Meski VCAT menepis kekhawatiran tersebut, pertarungan berlanjut ke Pengadilan Banding Victoria sebelum upaya terakhir untuk membawa masalah tersebut ke Pengadilan Tinggi pada tahun 2016 dibatalkan.
Advertisement
Protes Melumpuhkan Kota
Bersamaan dengan tindakan hukum yang gagal itu, para penentang masjid melakukan perlawanan ke masyarakat melalui kampanye media sosial yang terkoordinasi. Mereka mengirim truk-truk yang mencabut baliho dan balon-balon hitam yang tergantung di sepanjang kota.
Ketegangan tersebut membuat aktivis sayap kanan mengunjungi kota pedalaman ini. Tiga lelaki menggelar adegan pemenggalan kepala boneka palsu dengan darah palsu di luar kantor dewan Bendigo.
Aktivis sayap kanan itu, termasuk Blair Cottrell dari Front Patrior Bersatu (UPF), kemudian dihukum karena melakukan penghinaan serius terhadap Muslim dalam protes tersebut.
Ketidaksetujuan juga berlangsung di Bendigo, ketika protes gaduh pada Agustus 2015 menutup pusat kota saat para aktivis sayap kanan dan anti-rasis memprotes satu sama lain.

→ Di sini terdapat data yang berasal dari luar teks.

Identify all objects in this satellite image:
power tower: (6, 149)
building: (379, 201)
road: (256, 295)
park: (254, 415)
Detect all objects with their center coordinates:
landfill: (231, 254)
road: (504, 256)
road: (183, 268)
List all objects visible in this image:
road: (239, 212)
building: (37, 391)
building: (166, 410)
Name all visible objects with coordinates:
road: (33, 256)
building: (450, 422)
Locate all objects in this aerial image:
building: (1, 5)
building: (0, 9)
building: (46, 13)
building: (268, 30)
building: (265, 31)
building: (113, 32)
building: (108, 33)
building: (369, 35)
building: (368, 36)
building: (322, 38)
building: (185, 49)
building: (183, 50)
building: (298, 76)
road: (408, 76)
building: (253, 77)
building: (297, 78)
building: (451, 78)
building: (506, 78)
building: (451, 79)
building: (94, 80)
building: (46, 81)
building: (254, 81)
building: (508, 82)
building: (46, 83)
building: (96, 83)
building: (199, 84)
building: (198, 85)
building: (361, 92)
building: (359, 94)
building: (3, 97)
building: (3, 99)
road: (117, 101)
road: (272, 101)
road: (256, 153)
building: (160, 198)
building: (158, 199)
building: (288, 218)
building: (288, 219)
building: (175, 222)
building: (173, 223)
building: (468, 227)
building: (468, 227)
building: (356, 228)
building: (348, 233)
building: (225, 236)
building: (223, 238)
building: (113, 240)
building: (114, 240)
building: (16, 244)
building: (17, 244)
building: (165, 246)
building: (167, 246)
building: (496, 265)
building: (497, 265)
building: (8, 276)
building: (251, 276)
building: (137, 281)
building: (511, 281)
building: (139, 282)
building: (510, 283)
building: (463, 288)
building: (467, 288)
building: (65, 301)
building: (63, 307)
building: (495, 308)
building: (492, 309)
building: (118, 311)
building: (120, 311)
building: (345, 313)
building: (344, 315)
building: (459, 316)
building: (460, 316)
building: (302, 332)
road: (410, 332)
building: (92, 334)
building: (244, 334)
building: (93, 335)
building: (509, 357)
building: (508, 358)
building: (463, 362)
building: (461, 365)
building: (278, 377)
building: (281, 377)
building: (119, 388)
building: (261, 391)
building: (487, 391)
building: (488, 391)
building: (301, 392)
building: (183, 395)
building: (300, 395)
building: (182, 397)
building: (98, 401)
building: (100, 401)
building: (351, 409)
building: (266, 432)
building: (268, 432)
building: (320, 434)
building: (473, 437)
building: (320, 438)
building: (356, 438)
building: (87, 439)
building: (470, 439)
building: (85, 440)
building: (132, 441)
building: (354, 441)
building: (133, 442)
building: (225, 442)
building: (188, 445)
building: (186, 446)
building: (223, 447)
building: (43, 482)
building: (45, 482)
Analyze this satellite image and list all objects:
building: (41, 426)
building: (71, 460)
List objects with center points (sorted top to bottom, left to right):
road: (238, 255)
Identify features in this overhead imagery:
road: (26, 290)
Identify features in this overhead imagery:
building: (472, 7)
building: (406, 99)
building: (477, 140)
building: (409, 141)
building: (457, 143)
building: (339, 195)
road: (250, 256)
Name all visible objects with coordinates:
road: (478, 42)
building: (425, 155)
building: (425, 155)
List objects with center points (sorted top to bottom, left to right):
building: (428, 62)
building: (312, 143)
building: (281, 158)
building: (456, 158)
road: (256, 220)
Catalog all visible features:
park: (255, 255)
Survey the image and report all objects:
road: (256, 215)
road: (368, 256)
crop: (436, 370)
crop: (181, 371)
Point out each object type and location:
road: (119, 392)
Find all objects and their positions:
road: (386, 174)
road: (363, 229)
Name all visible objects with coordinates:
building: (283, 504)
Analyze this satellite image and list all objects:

Sejumlah besar petugas polisi diperlukan untuk memisahkan kelompok-kelompok besar itu ketika beberapa bentrokan kecil terjadi.
Dua bulan kemudian, kerumunan demonstran kembali hadir ketika kelompok-kelompok anti-rasisme unjuk rasa ke Taman Rosalind sementara 400 polisi menyaksikan ketika ratusan anggota UPF menempati sebuah rotunda di taman yang sama.
Kehadiran aktivis sayap kanan di Bendigo memicu gerakan balasan dari para tokoh masyarakat kota, termasuk pengusaha furnitur Margot Spalding.
Balai Warga dengan Ruang Ibadah
Sebuah masjid kecil di pedalaman Australia dibangun pada 1800-an dan pendiri Bendigo semuanya berperan dalam desain masjid Bendigo.Bangunan ini akan menampung hingga 375 orang dan akan terdiri dari masjid yang memakan sebesar 20-30 persen bangunan.
Sisa bangunan akan terdiri dari aula olahraga, ruang komunitas, perpustakaan, dan kafe.
"Apakah ini, ini adalah balai warga dengan masjid di dalamnya," kata arsitek Asher Greenwood.Desainnya terinspirasi oleh masjid paling awal yang dikenal di Australia, dibangun di Maree di Australia Selatan pada tahun 1860-an, menggunakan bahan-bahan dari lanskap lokal seperti lumpur dan batang pohon.
Material batupasir dari daerah Bendigo akan digunakan dalam pembangunan Islamic centre ini.
Juru bicara kompleks ini, Aisha Neelam, mengatakan bahwa desain tersebut menghormati arsitektur Bendigo yang ada dan langkah pendahuluan telah diambil untuk memastikan apakah bangunan ini akan cocok dengan lanskap lokal.
"Bangunan ini tidak menonjol, dan hanya bagian dari apa yang disebut sebagai bangunan di Bendigo."
Desainnya juga mendapat persetujuan pendiri Bendigo, arsitek kelahiran Jerman, William Charles Varland, yang terkenal dengan penggunaan besi dekoratif pada bangunan.